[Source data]
*** Block opens ***

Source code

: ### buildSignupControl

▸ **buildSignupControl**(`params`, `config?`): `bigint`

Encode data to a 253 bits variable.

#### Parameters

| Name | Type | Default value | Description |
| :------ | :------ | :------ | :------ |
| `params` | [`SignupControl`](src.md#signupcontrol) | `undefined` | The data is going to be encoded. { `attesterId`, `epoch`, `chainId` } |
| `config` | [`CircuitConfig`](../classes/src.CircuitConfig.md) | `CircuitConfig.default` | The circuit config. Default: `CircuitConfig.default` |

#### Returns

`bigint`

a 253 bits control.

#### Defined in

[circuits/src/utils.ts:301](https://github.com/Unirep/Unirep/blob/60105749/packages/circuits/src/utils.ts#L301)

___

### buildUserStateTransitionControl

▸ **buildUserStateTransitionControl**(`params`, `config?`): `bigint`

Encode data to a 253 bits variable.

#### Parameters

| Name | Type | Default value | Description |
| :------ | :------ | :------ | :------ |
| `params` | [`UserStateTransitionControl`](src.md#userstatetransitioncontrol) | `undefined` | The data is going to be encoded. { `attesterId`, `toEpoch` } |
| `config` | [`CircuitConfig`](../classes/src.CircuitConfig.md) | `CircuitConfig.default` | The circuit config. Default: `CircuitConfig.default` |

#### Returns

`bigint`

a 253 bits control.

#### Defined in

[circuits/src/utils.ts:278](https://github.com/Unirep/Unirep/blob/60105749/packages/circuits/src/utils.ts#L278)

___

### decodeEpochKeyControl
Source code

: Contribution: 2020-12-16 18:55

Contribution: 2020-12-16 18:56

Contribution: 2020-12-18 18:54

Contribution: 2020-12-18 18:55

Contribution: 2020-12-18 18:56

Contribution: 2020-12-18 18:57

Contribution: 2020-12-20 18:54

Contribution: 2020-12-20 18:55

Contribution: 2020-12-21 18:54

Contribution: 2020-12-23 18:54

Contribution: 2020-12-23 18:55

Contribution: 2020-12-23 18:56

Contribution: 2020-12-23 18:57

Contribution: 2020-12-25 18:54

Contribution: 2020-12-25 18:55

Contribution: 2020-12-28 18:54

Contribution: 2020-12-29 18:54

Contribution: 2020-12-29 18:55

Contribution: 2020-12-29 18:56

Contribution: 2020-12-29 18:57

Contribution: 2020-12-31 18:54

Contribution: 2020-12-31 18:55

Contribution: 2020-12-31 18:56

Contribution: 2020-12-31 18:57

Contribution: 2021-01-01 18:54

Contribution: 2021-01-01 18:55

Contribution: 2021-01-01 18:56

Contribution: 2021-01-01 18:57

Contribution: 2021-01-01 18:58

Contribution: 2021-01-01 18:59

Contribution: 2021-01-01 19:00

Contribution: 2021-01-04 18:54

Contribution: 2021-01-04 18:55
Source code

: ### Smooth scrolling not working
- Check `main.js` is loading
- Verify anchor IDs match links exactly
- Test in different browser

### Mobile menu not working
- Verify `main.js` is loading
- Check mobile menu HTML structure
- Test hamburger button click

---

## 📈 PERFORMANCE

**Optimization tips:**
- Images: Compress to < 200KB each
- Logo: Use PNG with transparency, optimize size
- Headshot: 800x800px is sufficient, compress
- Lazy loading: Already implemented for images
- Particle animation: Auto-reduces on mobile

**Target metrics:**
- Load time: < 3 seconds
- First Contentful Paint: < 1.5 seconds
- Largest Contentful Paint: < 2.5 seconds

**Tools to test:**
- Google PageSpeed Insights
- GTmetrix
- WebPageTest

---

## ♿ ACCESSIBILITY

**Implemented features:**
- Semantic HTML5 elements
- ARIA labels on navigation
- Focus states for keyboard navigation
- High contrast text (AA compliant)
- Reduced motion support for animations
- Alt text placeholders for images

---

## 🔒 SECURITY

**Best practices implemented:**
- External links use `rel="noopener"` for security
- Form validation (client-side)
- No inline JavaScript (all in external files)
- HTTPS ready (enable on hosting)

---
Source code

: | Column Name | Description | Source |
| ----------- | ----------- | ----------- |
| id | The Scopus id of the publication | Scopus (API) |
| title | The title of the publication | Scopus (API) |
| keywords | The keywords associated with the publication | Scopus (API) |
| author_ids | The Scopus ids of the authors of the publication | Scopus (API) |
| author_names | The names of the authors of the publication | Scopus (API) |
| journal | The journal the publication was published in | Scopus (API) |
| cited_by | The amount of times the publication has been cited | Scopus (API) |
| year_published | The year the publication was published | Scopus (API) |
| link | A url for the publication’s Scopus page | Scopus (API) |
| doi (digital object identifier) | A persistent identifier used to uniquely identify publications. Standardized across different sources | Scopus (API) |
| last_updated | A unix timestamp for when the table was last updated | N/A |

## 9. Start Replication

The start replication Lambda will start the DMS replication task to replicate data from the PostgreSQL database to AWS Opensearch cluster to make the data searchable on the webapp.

*** Block closes ***

• **JOB ITEM**
Check each line of the records above for the string "seconds", and report every line that has it.

• **ANSWER BELOW**
- Load time: < 3 seconds
- First Contentful Paint: < 1.5 seconds
- Largest Contentful Paint: < 2.5 seconds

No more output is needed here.